- Assignment
For this exercise, please find the lines in the entries that include the word "nose" and copy them.
****************
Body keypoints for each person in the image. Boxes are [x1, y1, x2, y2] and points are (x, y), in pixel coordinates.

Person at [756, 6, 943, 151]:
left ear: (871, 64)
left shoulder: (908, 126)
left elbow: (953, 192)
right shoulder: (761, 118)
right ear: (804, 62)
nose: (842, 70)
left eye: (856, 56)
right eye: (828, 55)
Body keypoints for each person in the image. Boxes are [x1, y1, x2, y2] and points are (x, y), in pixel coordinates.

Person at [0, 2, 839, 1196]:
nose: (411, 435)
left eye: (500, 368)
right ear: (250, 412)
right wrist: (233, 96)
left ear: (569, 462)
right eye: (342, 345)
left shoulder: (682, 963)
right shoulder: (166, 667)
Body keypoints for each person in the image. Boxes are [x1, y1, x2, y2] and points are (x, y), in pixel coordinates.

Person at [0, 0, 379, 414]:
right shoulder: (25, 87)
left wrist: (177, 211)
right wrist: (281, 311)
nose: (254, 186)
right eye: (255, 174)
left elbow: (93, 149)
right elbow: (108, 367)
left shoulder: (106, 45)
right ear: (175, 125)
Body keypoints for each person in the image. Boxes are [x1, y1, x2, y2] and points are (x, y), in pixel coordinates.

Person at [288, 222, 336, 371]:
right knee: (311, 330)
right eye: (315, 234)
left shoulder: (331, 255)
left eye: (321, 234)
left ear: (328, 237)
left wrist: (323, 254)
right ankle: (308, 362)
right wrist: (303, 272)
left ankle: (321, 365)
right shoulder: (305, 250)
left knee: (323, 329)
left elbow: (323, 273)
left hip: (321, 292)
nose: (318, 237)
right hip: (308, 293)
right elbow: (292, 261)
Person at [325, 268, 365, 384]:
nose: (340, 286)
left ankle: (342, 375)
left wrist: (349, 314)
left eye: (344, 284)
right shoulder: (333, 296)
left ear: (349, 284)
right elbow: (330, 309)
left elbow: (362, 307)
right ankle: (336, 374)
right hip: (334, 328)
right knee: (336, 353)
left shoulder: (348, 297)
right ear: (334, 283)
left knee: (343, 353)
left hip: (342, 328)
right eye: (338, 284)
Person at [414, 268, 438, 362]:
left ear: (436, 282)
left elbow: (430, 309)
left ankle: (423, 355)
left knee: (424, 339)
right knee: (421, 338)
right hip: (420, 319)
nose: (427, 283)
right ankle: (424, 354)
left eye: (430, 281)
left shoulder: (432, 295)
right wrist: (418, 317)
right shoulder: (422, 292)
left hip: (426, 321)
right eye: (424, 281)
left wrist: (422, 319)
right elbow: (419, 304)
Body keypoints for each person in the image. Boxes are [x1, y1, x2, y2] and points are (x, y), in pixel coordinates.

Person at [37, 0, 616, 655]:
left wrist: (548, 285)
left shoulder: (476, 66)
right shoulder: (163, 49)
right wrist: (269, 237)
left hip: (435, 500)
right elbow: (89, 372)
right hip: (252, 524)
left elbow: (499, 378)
****************
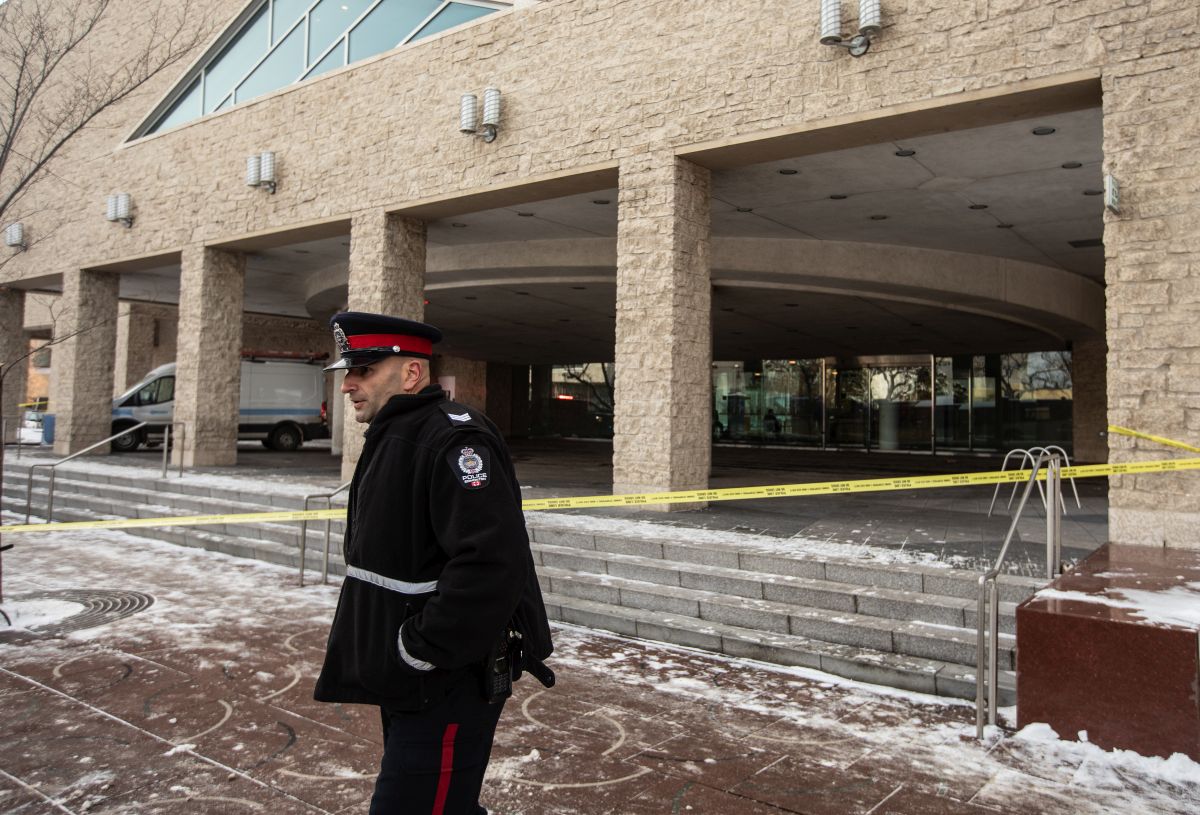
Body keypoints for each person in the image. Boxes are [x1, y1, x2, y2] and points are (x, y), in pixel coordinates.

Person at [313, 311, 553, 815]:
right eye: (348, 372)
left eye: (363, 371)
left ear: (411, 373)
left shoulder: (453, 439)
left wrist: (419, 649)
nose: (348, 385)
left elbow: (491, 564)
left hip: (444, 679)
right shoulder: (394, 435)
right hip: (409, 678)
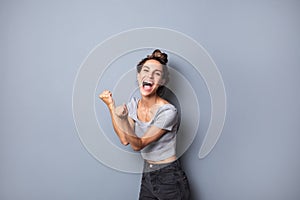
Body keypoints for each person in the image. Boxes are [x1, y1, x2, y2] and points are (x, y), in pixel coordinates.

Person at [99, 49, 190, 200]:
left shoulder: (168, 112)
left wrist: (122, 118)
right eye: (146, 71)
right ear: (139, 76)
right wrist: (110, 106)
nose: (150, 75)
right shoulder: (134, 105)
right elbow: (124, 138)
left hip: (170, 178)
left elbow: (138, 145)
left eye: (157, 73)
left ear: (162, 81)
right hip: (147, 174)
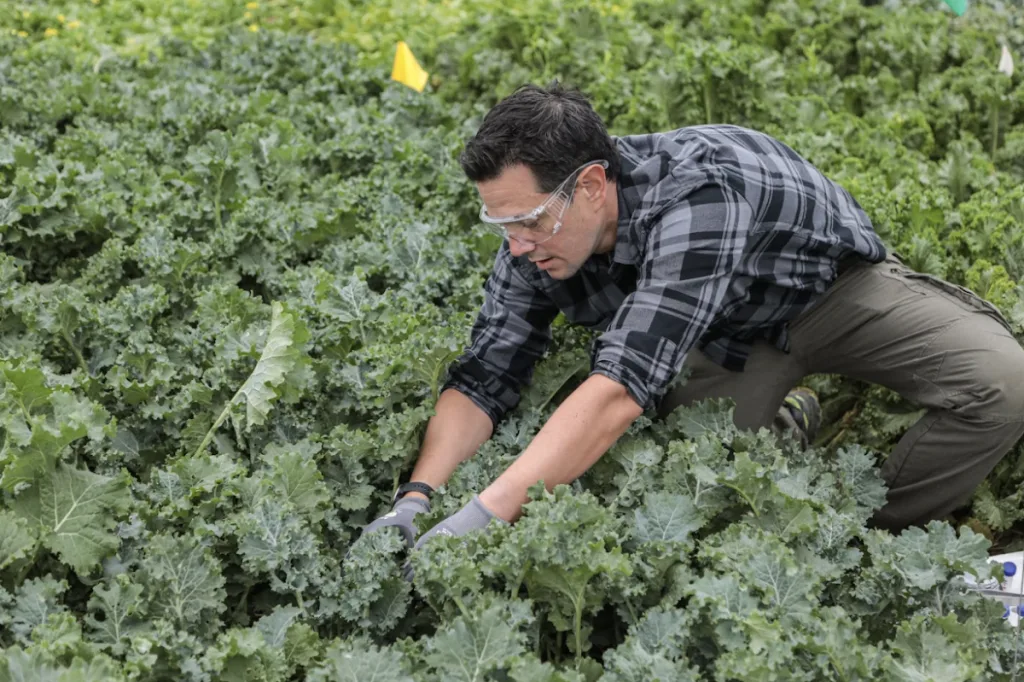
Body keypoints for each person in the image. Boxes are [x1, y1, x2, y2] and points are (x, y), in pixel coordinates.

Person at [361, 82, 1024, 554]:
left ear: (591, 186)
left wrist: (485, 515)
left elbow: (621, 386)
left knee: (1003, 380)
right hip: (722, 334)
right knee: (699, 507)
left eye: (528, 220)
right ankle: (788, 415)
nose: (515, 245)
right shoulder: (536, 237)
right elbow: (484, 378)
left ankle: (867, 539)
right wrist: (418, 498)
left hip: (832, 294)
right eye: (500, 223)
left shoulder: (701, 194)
****************
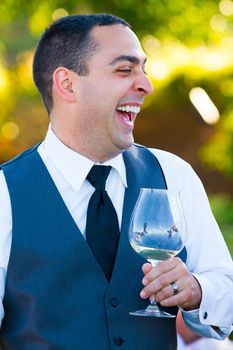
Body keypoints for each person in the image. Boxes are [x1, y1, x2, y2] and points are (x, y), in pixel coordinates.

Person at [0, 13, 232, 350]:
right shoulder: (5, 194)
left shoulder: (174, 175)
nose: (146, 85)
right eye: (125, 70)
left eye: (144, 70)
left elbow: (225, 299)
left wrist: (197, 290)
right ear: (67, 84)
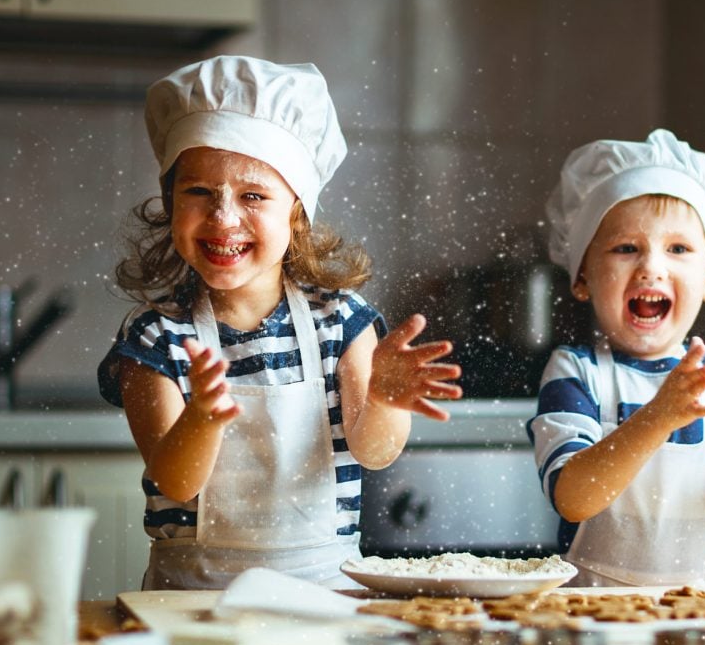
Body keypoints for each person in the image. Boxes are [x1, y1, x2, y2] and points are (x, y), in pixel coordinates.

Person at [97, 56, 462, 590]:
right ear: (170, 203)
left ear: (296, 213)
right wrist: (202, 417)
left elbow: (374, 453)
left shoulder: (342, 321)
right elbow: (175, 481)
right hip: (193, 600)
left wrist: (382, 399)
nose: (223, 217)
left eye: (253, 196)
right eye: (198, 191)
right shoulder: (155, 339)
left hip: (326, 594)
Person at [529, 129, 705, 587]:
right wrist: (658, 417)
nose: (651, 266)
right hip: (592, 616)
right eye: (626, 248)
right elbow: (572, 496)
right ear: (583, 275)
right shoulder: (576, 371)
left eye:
****************
- Written response
nose: (842, 70)
nose: (411, 435)
nose: (254, 186)
nose: (318, 237)
nose: (340, 286)
nose: (427, 283)
nose: (348, 385)
nose: (150, 75)
nose: (515, 245)
nose: (146, 85)
nose: (223, 217)
nose: (651, 266)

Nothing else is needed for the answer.